__WHAT YOU HAVE TO DO__
For the entries below, copy exactly the line that contains "Création d’un compte" through the line that contains "Les propriétés à", both ends included, and exclude all pictures.
..........
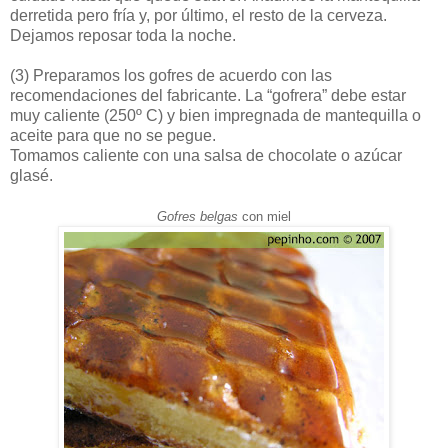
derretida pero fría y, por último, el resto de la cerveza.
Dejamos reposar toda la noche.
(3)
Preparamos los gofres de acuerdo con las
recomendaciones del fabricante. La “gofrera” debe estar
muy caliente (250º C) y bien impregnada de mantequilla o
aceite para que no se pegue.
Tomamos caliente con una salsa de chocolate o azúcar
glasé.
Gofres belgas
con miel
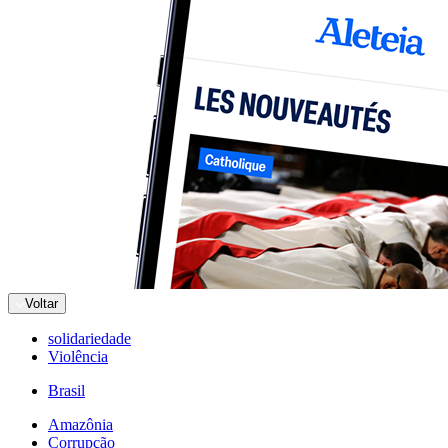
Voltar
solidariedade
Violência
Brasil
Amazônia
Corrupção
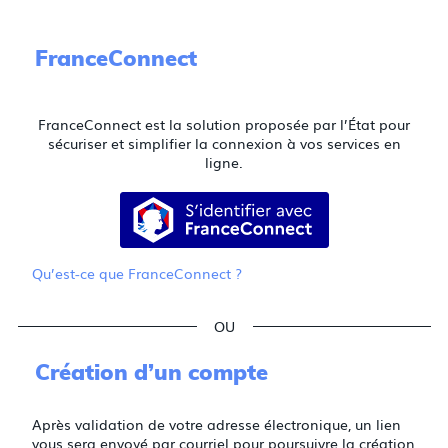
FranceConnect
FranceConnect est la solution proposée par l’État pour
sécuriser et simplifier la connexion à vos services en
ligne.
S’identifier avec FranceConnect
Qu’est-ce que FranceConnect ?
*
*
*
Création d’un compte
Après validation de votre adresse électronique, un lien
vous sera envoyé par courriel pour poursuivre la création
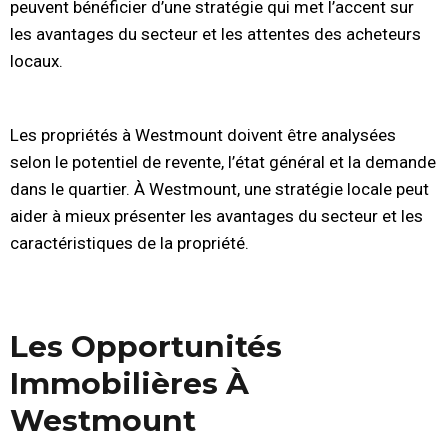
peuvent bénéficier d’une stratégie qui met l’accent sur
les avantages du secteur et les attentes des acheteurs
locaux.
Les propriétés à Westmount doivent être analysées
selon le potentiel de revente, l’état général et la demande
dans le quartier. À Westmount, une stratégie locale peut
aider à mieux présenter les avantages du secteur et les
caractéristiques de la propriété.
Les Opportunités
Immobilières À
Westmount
..........
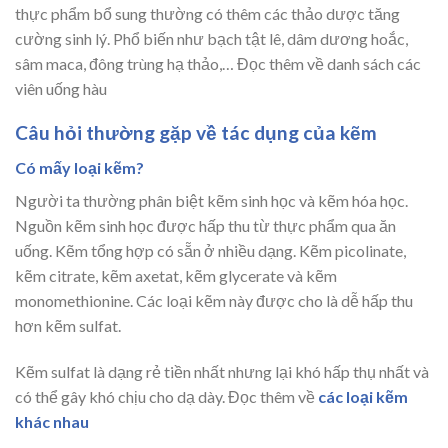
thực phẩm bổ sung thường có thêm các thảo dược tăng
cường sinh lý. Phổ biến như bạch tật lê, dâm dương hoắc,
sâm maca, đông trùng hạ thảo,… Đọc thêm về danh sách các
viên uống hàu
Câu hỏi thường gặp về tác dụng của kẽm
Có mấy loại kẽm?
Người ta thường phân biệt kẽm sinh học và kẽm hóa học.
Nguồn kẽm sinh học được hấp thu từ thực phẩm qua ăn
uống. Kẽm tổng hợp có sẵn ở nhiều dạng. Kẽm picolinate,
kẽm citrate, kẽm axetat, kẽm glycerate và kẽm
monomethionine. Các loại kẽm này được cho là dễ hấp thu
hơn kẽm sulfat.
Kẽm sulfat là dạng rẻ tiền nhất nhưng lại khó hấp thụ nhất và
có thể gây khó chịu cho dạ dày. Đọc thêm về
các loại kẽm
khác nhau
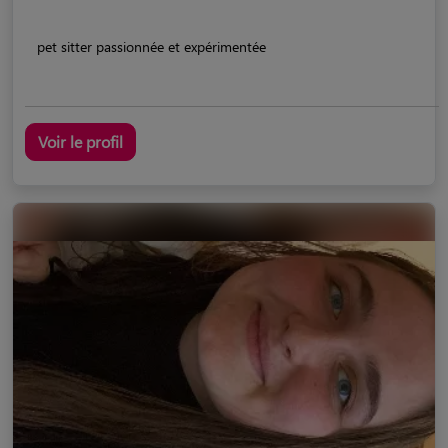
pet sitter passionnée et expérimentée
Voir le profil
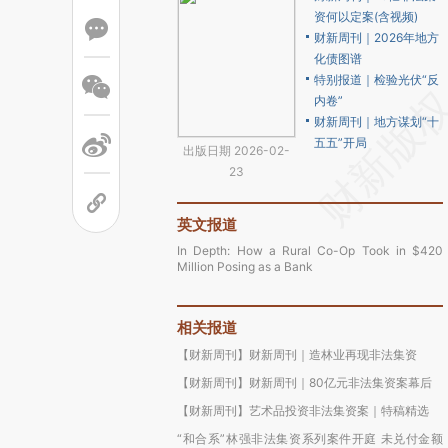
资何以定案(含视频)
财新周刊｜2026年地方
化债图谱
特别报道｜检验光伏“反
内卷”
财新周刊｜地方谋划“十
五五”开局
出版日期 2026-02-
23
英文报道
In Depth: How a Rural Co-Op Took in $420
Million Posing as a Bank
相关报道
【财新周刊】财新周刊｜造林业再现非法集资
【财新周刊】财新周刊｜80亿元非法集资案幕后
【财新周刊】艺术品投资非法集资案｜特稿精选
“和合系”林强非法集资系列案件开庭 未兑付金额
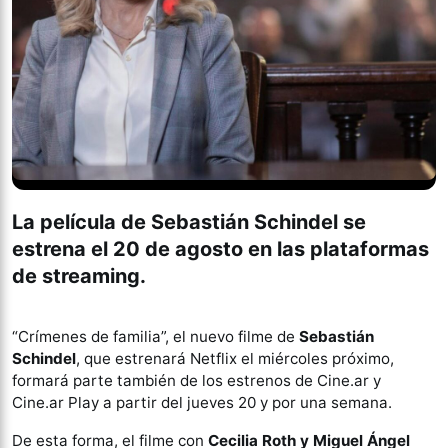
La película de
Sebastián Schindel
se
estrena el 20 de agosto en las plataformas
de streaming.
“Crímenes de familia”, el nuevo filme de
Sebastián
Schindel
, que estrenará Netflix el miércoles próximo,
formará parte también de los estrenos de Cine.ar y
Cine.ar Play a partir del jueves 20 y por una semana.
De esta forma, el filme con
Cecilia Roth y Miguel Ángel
..........
__WRITTEN REPLY__
Création d’un compte
Après validation de votre adresse électronique, un lien
vous sera envoyé par courriel pour poursuivre la création
peuvent bénéficier d’une stratégie qui met l’accent sur
les avantages du secteur et les attentes des acheteurs
locaux.
Les propriétés à Westmount doivent être analysées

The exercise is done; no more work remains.